Ma brève note s’allonge. Et pourtant, j’ai à peine effleuré ce qu’il représentait, non seulement pour ses partisans « partageant les mêmes idées », les membres de l’Union militaire générale russe, mais aussi pour tous les Russes, notre « vieil et fidèle ami », qui nous a quittés si prématurément ! Pour affirmer cela, et l’affirmer de manière exhaustive et avec autorité, il nous faut une autre plume et, surtout, une perspective qui nous permette d’apprécier sa figure brillante et puissante… il nous faut une approche scientifique, il nous faut du temps pour surmonter le chagrin personnel causé par sa disparition et aborder objectivement l’évaluation de la personnalité de cet homme russe exceptionnel, prédicateur, érudit et penseur. Enfin, il nous faut saluer son héritage littéraire, qui me paraît exceptionnel par sa richesse, car à l’époque où j’ai eu le bonheur de m’entretenir pour la dernière fois avec lui, Ivan Alexandrovitch écrivait fébrilement et avec une énergie inlassable, conscient de sa grave maladie qui l’empêchait déjà depuis longtemps de vivre et de créer – il écrivait sans cesse pour exprimer tout ce que son esprit vif et puissant avait accumulé…

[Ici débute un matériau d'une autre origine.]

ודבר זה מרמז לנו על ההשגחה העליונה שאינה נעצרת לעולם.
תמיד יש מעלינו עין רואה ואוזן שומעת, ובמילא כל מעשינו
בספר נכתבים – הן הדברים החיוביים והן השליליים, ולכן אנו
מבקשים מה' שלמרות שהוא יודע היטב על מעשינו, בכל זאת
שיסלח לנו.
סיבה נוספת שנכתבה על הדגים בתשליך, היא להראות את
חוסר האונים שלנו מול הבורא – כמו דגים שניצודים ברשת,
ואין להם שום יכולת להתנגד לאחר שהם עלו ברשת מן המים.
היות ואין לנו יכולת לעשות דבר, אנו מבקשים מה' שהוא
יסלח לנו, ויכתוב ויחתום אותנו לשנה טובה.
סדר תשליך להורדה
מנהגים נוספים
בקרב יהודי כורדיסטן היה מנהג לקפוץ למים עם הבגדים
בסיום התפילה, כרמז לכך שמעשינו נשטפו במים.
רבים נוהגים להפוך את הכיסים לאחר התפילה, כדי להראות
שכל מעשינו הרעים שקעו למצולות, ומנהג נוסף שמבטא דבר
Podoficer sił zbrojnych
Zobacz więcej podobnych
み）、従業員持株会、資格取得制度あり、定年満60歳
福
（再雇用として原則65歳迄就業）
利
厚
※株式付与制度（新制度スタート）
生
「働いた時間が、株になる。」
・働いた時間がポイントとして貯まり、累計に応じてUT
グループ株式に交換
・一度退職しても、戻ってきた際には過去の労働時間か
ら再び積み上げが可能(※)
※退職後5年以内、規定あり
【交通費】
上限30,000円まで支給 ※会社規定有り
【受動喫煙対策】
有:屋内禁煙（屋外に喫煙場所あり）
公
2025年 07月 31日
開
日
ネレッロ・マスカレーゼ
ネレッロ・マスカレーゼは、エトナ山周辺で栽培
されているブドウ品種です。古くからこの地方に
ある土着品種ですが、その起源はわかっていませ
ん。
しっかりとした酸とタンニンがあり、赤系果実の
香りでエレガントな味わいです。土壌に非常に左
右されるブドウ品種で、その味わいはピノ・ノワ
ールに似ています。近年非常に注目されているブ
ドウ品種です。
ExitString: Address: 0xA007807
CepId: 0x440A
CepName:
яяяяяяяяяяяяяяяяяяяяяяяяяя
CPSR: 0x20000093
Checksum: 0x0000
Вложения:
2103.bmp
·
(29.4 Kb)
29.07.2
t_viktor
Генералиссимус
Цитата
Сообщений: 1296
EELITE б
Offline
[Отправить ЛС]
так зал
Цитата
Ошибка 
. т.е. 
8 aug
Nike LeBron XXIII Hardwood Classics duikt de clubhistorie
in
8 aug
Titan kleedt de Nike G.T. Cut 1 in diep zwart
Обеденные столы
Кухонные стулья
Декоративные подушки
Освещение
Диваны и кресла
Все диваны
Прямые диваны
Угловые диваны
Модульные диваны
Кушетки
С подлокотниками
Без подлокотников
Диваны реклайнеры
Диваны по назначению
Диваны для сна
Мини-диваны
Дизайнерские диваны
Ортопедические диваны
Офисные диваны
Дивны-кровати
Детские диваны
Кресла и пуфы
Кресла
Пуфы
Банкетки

Il est donc difficile d’écrire sa « nécrologie ». Estimant que le meilleur ouvrage en la matière serait sa propre autobiographie, dans laquelle il retrace brièvement son « parcours de vie » et ses « œuvres principales », la maison d’édition « Nashi Zadachi » republie son article « Que faire ? ».
Le nom du regretté professeur Ivan Aleksandrovitch Ilyine, ses pensées, toujours exprimées d’une manière si brillante et si puissante, trouveront assurément leur place dans le futur Panthéon russe…
Nous, ses contemporains, ne pouvons que nous incliner devant la Puissance supérieure qui nous l’a enlevé si tôt !
Que Dieu fasse que la terre de la Suisse libre, qui nous était étrangère et qui l’a accueilli, lui soit paisible, là où cet homme russe exceptionnel, un ami fidèle et sincère du Guerrier Blanc russe, un ami de l’Union militaire générale russe et… mon ami personnel inoubliable, était destiné à trouver la paix !
Paris, le 15 janvier 1955.
Alexei Alexandrovitch von Lamp
président de l’Union générale des combattants russes.